You can use this repository for creating lucene backend index of DBpedia Spotlight in your language.
The repo is ready to use for the follow languages: catalan, german , greek , english, spanish, french , italian, dutch, polish, portuguese, hungarian and russian.
We are working on i18n support and you can help us on it. You just need update or create the stop words list and a black listed URI pattern (a small regex for disambiguation pages) for your target language. You can follow a lot of examples at /i18n folder.
To create a new index you will require
- Linux;
- A good computer with enough memory (16 gb or more);
- Maven;
- Java 1.7;
- Create or mount a new folder in /mnt called dbpedia. It is our workspace
- Clone this repo locally inside /mnt/dbpedia;
- Download the latest dump of Wikipedia. You can use the command line
./lucene-quickstarter/scripts/download_wikipedia.sh LANGUAGE_CODE
E.g: ./lucene-quickstarter/scripts/download_wikipedia.sh en
for english
- Download the DBpedia dumps, just typing
./lucene-quickstarter/scripts/download_dbpedia.sh.sh VERSION LANGUAGE_CODE
E.g: ./lucene-quickstarter/scripts/download_dbpedia.sh 3.9 en
for english
Check if all files were successfully downloaded. From DBpedia, we must have all files (labels, disambiguations, redirects, short_abstracts, article_categories and instance_types). If some file is not available, ask for help in DBpedia mail list.
Finally
- Run the indexer script
.lucene-quickstarter/scripts/run_index.sh VERSION LANGUAGE_CODE
If you are here, seems that you have a new index ready for use. If not, tell us opening an issue.
-
3.9 - stable
-
4.0, 4.1 - working in progress
This image is officially supported on Docker version 1.9.1.
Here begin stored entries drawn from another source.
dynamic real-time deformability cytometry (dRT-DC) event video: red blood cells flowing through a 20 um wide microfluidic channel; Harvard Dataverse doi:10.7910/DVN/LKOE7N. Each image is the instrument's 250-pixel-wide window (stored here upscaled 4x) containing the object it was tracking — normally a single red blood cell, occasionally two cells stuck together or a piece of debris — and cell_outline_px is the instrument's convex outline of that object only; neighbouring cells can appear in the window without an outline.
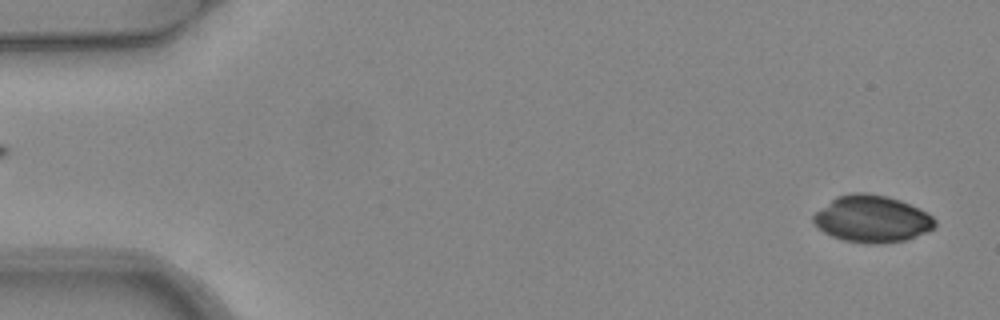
{"species": "common noctule bat (a hibernating species)", "species_latin": "Nyctalus noctula", "temperature_condition": "warm", "stored_images_in_passage": 6, "segment_of_instrument_passage": [2, 2], "camera_frame_rate_fps": 3000, "um_per_image_px": 0.085, "animal": {"sex": "female", "body_mass_g": 24.6, "forearm_length_mm": 56.2}, "frame": {"image": 1, "passage_image": 6, "time_ms": 1.667, "image_size_px": [1000, 320], "cell_outline_px": [[936, 228], [928, 232], [908, 240], [880, 244], [868, 244], [844, 240], [832, 236], [824, 232], [812, 220], [812, 216], [816, 212], [836, 196], [852, 192], [868, 192], [888, 196], [900, 200], [932, 216], [936, 220]], "centroid_in_image_um": [74.14, 18.61], "position_along_channel_um": 10.9, "area_um2": 33.35}}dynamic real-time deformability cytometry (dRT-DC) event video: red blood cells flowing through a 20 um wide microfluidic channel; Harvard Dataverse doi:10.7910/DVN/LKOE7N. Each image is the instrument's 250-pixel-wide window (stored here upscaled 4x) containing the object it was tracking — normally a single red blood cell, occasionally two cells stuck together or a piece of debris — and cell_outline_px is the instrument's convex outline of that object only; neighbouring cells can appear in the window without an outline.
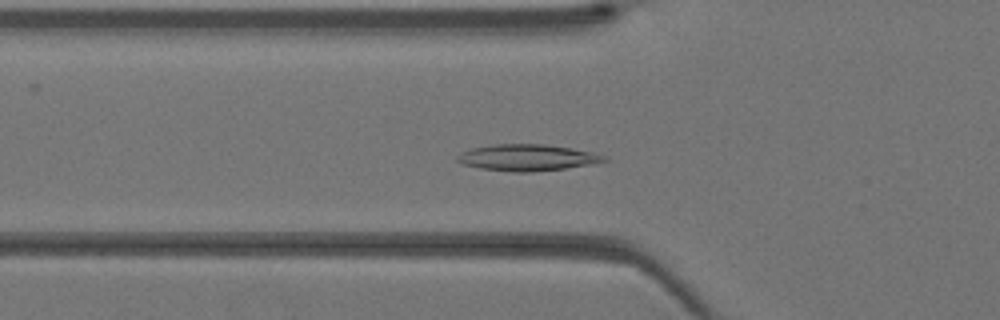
{"species": "Egyptian fruit bat (a non-hibernating species)", "species_latin": "Rousettus aegyptiacus", "temperature_condition": "warm", "stored_images_in_passage": 39, "camera_frame_rate_fps": 3000, "um_per_image_px": 0.085, "animal": {"sex": "female"}, "frame": {"image": 1, "passage_image": 12, "time_ms": 3.667, "image_size_px": [1000, 320], "cell_outline_px": [[608, 160], [588, 164], [564, 168], [532, 172], [512, 172], [480, 168], [464, 164], [456, 160], [456, 156], [460, 152], [472, 148], [496, 144], [544, 144], [572, 148], [592, 152], [604, 156]], "centroid_in_image_um": [44.76, 13.39], "position_along_channel_um": 81.0, "area_um2": 22.37}}
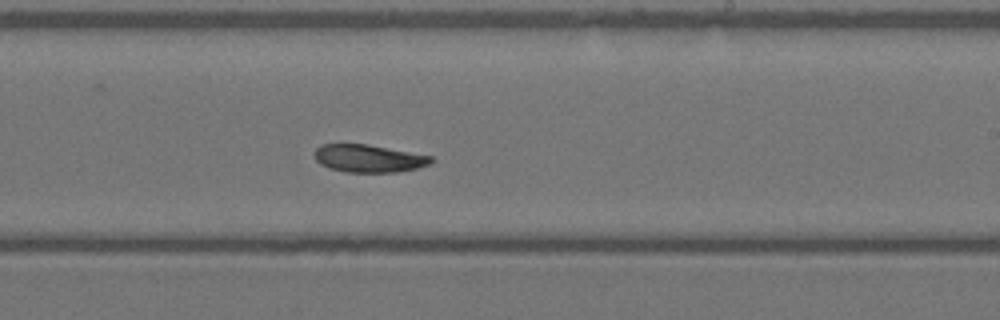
{"frame": {"image": 2, "passage_image": 23, "time_ms": 7.333, "image_size_px": [1000, 320], "cell_outline_px": [[436, 160], [428, 164], [416, 168], [396, 172], [344, 172], [328, 168], [320, 164], [316, 160], [312, 152], [320, 144], [368, 144], [432, 156]], "centroid_in_image_um": [31.29, 13.46], "position_along_channel_um": 257.7, "area_um2": 18.96}}
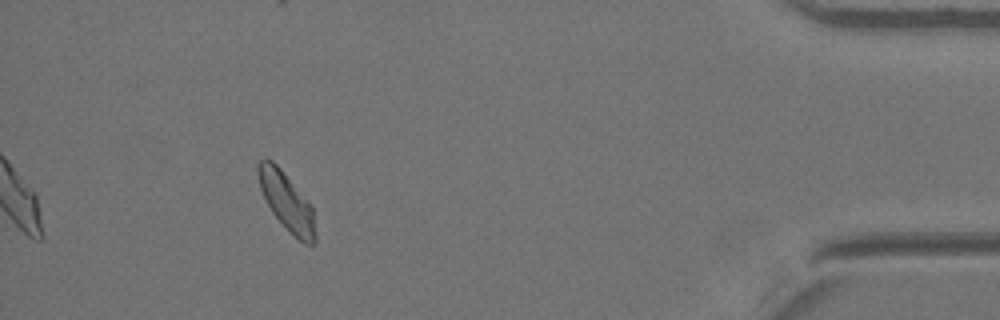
{"frame": {"image": 3, "passage_image": 36, "time_ms": 11.667, "image_size_px": [1000, 320], "cell_outline_px": [[316, 244], [304, 244], [288, 232], [272, 212], [260, 188], [256, 168], [256, 164], [260, 160], [272, 160], [280, 168], [312, 204], [316, 232]], "centroid_in_image_um": [24.39, 17.17], "position_along_channel_um": 410.8, "area_um2": 19.48}}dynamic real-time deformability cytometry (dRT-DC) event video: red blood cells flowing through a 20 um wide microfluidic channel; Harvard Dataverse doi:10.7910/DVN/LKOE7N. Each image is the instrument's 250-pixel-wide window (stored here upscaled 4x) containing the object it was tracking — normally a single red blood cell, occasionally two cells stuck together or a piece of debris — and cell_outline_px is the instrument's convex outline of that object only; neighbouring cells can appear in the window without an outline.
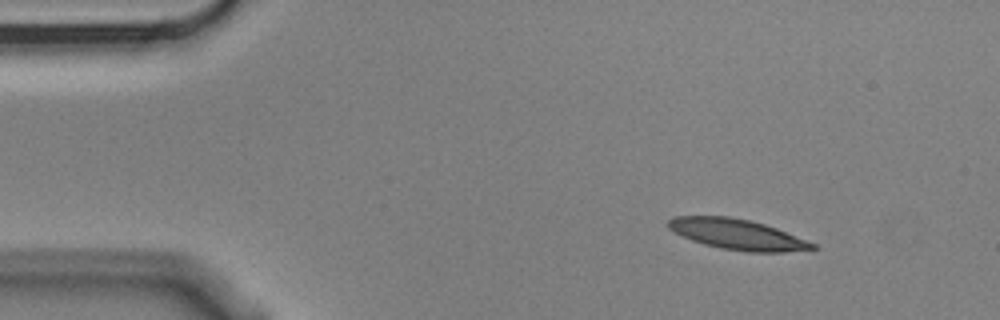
{"species": "Egyptian fruit bat (a non-hibernating species)", "species_latin": "Rousettus aegyptiacus", "temperature_condition": "cold", "stored_images_in_passage": 7, "segment_of_instrument_passage": [1, 2], "camera_frame_rate_fps": 3000, "um_per_image_px": 0.085, "animal": {"sex": "male"}, "frame": {"image": 1, "passage_image": 1, "time_ms": 0.0, "image_size_px": [1000, 320], "cell_outline_px": [[816, 248], [784, 252], [748, 252], [720, 248], [704, 244], [692, 240], [668, 228], [668, 220], [672, 216], [728, 216], [748, 220], [764, 224], [776, 228], [816, 244]], "centroid_in_image_um": [62.65, 19.92], "position_along_channel_um": 22.3, "area_um2": 25.26}}
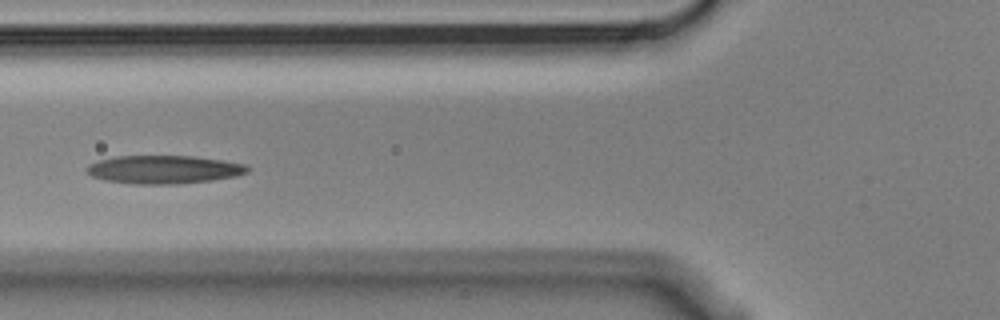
{"frame": {"image": 2, "passage_image": 5, "time_ms": 1.333, "image_size_px": [1000, 320], "cell_outline_px": [[248, 172], [236, 176], [212, 180], [176, 184], [132, 184], [108, 180], [92, 176], [88, 172], [88, 164], [100, 160], [116, 156], [192, 156], [220, 160], [244, 164], [248, 168]], "centroid_in_image_um": [13.93, 14.41], "position_along_channel_um": 111.9, "area_um2": 26.13}}
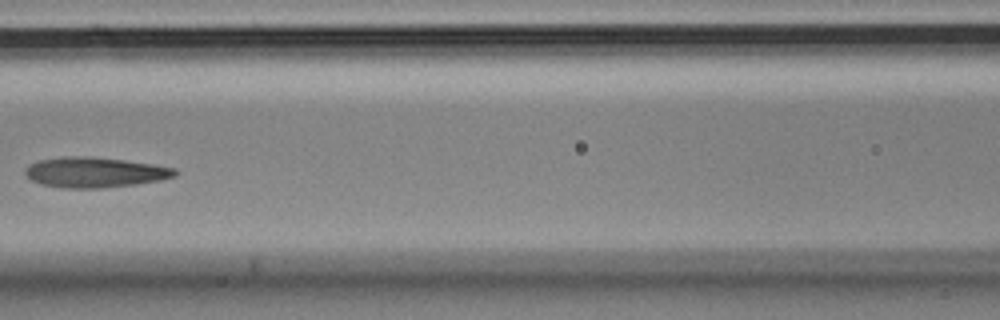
{"frame": {"image": 3, "passage_image": 6, "time_ms": 1.667, "image_size_px": [1000, 320], "cell_outline_px": [[180, 172], [176, 176], [160, 180], [136, 184], [100, 188], [60, 188], [40, 184], [32, 180], [24, 172], [24, 168], [28, 164], [36, 160], [60, 156], [84, 156], [124, 160], [152, 164], [176, 168]], "centroid_in_image_um": [8.03, 14.64], "position_along_channel_um": 158.6, "area_um2": 26.7}}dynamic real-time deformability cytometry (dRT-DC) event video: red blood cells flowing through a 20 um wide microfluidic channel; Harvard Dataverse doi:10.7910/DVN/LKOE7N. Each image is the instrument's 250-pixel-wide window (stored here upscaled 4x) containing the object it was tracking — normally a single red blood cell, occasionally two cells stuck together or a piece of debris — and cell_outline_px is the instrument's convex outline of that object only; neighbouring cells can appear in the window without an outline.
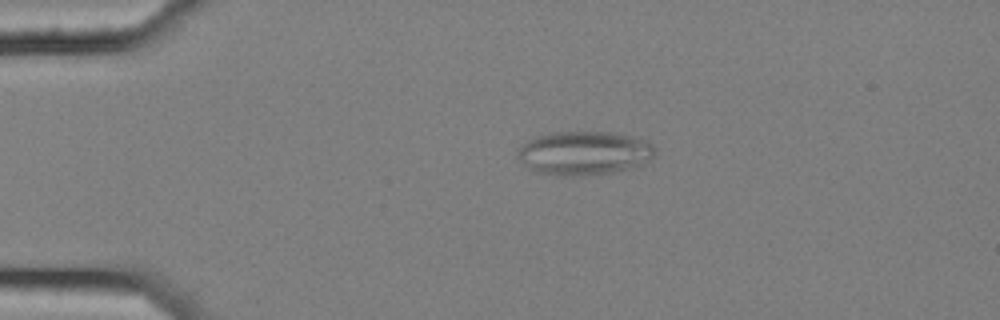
{"species": "common noctule bat (a hibernating species)", "species_latin": "Nyctalus noctula", "temperature_condition": "cold", "stored_images_in_passage": 44, "camera_frame_rate_fps": 3000, "um_per_image_px": 0.085, "animal": {"sex": "female", "body_mass_g": 25.1}, "frame": {"image": 1, "passage_image": 13, "time_ms": 4.0, "image_size_px": [1000, 320], "cell_outline_px": [[656, 148], [652, 156], [640, 164], [612, 172], [564, 176], [536, 172], [528, 168], [516, 156], [516, 148], [528, 140], [536, 136], [552, 132], [612, 132], [632, 136], [648, 140]], "centroid_in_image_um": [49.59, 12.98], "position_along_channel_um": 35.4, "area_um2": 34.85}}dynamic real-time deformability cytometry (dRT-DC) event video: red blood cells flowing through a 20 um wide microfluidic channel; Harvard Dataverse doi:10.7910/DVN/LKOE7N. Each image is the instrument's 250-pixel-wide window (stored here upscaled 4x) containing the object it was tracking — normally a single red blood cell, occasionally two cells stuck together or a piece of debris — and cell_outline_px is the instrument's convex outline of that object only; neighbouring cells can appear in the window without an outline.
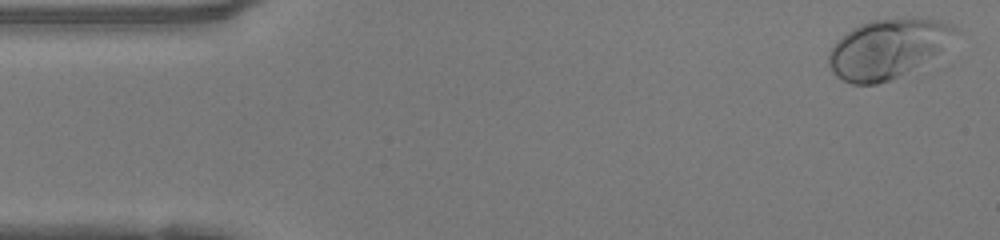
{"species": "human", "species_latin": "Homo sapiens", "temperature_condition": "warm", "stored_images_in_passage": 47, "camera_frame_rate_fps": 3000, "um_per_image_px": 0.085, "donor": {"sex": "female"}, "frame": {"image": 1, "passage_image": 1, "time_ms": 0.0, "image_size_px": [1000, 240], "cell_outline_px": [[960, 32], [936, 52], [896, 76], [888, 80], [876, 84], [852, 84], [836, 76], [832, 72], [828, 64], [828, 52], [836, 40], [852, 28], [860, 24], [872, 20], [912, 16], [920, 16], [940, 20], [956, 24]], "centroid_in_image_um": [75.41, 4.06], "position_along_channel_um": 9.6, "area_um2": 43.23}}
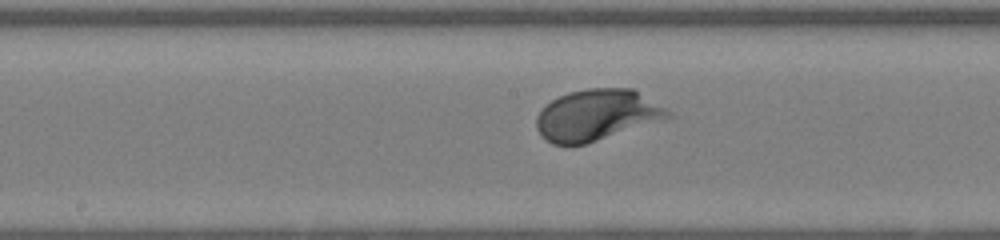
{"frame": {"image": 2, "passage_image": 23, "time_ms": 7.333, "image_size_px": [1000, 240], "cell_outline_px": [[676, 116], [668, 120], [584, 144], [552, 144], [540, 136], [536, 128], [536, 116], [552, 100], [568, 92], [588, 88], [632, 88], [664, 108]], "centroid_in_image_um": [50.76, 9.79], "position_along_channel_um": 197.4, "area_um2": 39.25}}
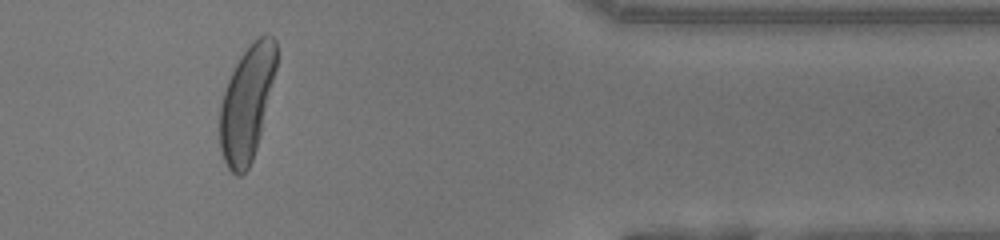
{"frame": {"image": 3, "passage_image": 39, "time_ms": 12.667, "image_size_px": [1000, 240], "cell_outline_px": [[276, 68], [260, 136], [252, 160], [248, 168], [240, 176], [236, 176], [228, 168], [224, 160], [220, 148], [220, 104], [228, 80], [240, 56], [260, 36], [272, 36], [276, 40]], "centroid_in_image_um": [20.97, 8.82], "position_along_channel_um": 390.4, "area_um2": 37.17}, "authors_computed_cell_mechanics": {"area_um2": 39.593, "velocity_mm_per_s": 4.1829, "shape_relaxation_time_tau1_ms": 2.4284, "shape_relaxation_time_tau2_ms": null, "deformation_change_tau1": 0.1892, "deformation_change_tau2": null}}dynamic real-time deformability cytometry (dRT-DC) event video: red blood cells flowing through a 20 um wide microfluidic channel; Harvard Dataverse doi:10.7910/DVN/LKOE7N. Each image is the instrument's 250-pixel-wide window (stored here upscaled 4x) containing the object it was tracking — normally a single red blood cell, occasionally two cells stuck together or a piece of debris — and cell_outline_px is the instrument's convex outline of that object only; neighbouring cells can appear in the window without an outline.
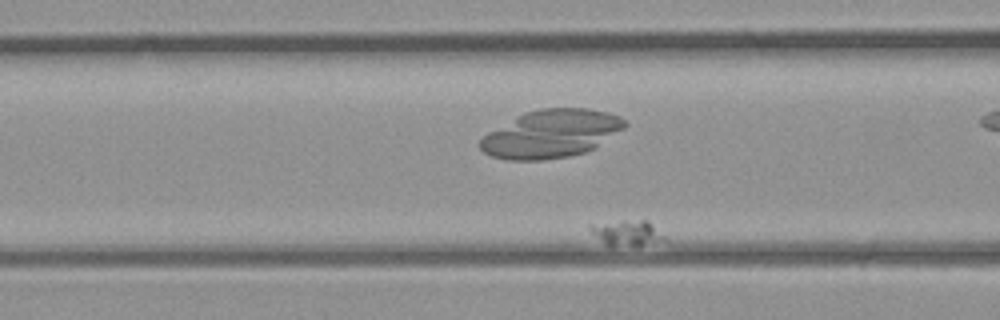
{"species": "common noctule bat (a hibernating species)", "species_latin": "Nyctalus noctula", "temperature_condition": "room temperature", "stored_images_in_passage": 33, "camera_frame_rate_fps": 3000, "um_per_image_px": 0.085, "animal": {"sex": "male", "body_mass_g": 23.1, "forearm_length_mm": 52.7}, "frame": {"image": 1, "passage_image": 6, "time_ms": 1.667, "image_size_px": [1000, 320], "cell_outline_px": [[668, 240], [640, 244], [604, 244], [588, 228], [588, 224], [624, 220], [648, 220], [668, 236]], "centroid_in_image_um": [53.35, 19.74], "position_along_channel_um": 113.3, "area_um2": 10.87}}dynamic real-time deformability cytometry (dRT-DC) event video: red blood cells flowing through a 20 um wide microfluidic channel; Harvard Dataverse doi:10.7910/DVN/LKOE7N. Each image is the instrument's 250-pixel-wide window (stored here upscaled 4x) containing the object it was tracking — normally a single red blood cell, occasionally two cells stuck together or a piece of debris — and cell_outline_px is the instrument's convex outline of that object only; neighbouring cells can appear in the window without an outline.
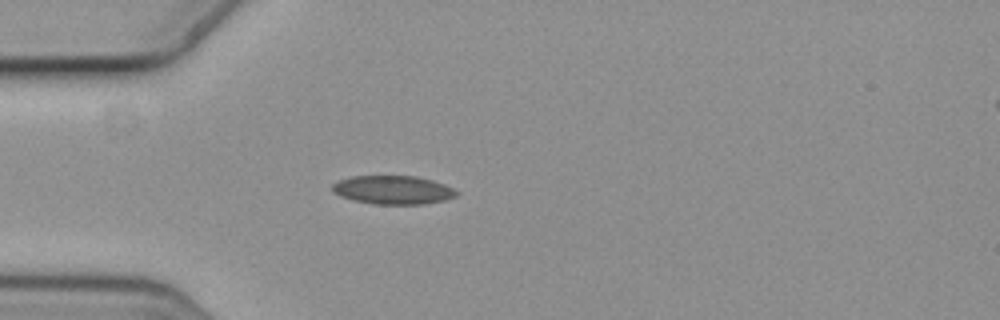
{"species": "common noctule bat (a hibernating species)", "species_latin": "Nyctalus noctula", "temperature_condition": "cold", "stored_images_in_passage": 2, "camera_frame_rate_fps": 3000, "um_per_image_px": 0.085, "animal": {"sex": "female", "body_mass_g": 19.3, "forearm_length_mm": 54.1}, "frame": {"image": 1, "passage_image": 1, "time_ms": 0.0, "image_size_px": [1000, 320], "cell_outline_px": [[460, 192], [456, 196], [444, 200], [424, 204], [372, 204], [352, 200], [340, 196], [332, 192], [332, 184], [340, 180], [352, 176], [416, 176], [432, 180], [444, 184]], "centroid_in_image_um": [33.4, 16.15], "position_along_channel_um": 51.6, "area_um2": 20.75}}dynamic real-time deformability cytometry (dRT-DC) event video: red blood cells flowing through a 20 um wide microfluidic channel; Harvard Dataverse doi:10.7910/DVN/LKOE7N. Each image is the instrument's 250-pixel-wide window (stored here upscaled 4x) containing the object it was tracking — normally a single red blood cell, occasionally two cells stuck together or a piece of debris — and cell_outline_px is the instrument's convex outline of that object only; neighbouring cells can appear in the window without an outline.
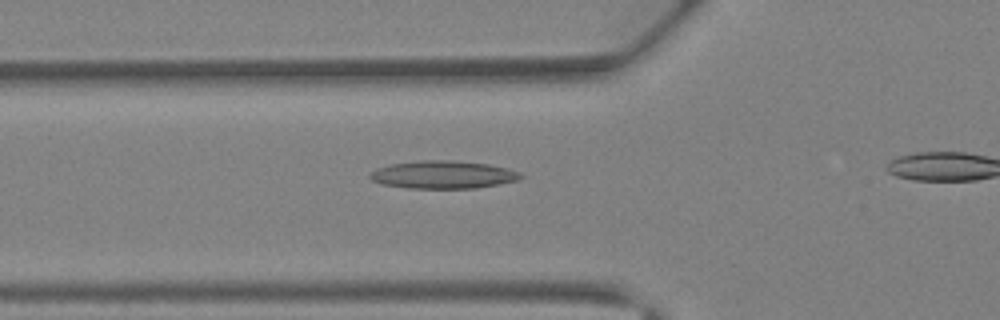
{"species": "Egyptian fruit bat (a non-hibernating species)", "species_latin": "Rousettus aegyptiacus", "temperature_condition": "warm", "stored_images_in_passage": 24, "camera_frame_rate_fps": 3000, "um_per_image_px": 0.085, "animal": {"sex": "female"}, "frame": {"image": 1, "passage_image": 4, "time_ms": 1.0, "image_size_px": [1000, 320], "cell_outline_px": [[524, 176], [520, 180], [500, 184], [476, 188], [408, 188], [380, 184], [372, 180], [368, 176], [376, 168], [388, 164], [420, 160], [448, 160], [488, 164], [508, 168]], "centroid_in_image_um": [37.64, 14.85], "position_along_channel_um": 88.2, "area_um2": 24.51}}
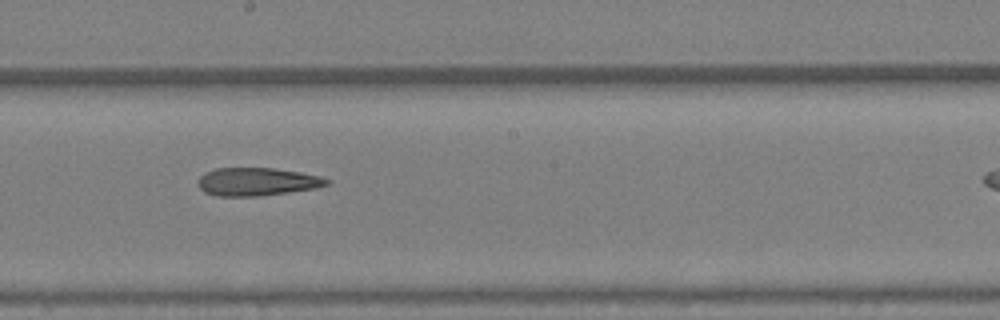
{"frame": {"image": 2, "passage_image": 12, "time_ms": 3.667, "image_size_px": [1000, 320], "cell_outline_px": [[332, 180], [328, 184], [316, 188], [260, 196], [216, 196], [204, 192], [200, 188], [200, 176], [204, 172], [216, 168], [272, 168], [300, 172], [320, 176]], "centroid_in_image_um": [21.86, 15.44], "position_along_channel_um": 226.3, "area_um2": 20.98}}
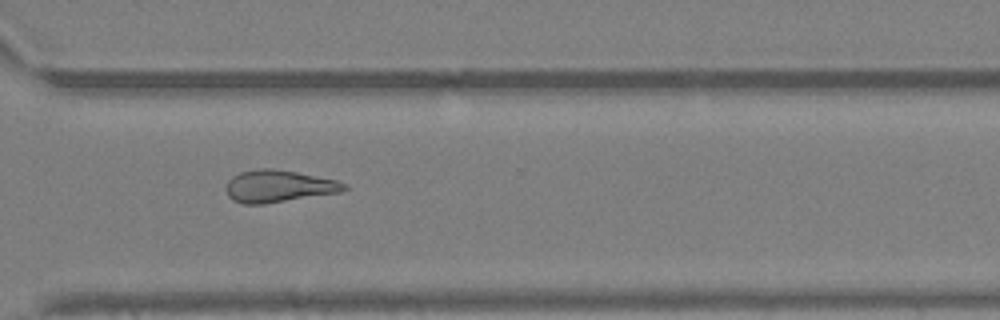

Please see the [Docker installation documentation] (https://docs.docker.com/installation/) for details on how to upgrade your Docker daemon.
This repo is an original work from Pablo Mender (@pablomendes), Max Jakob (@maxjakob), Joachim Daiber (@jodaiber) and DBpedia Spotlight community. I'm just trying to turn index building with Lucene more easy.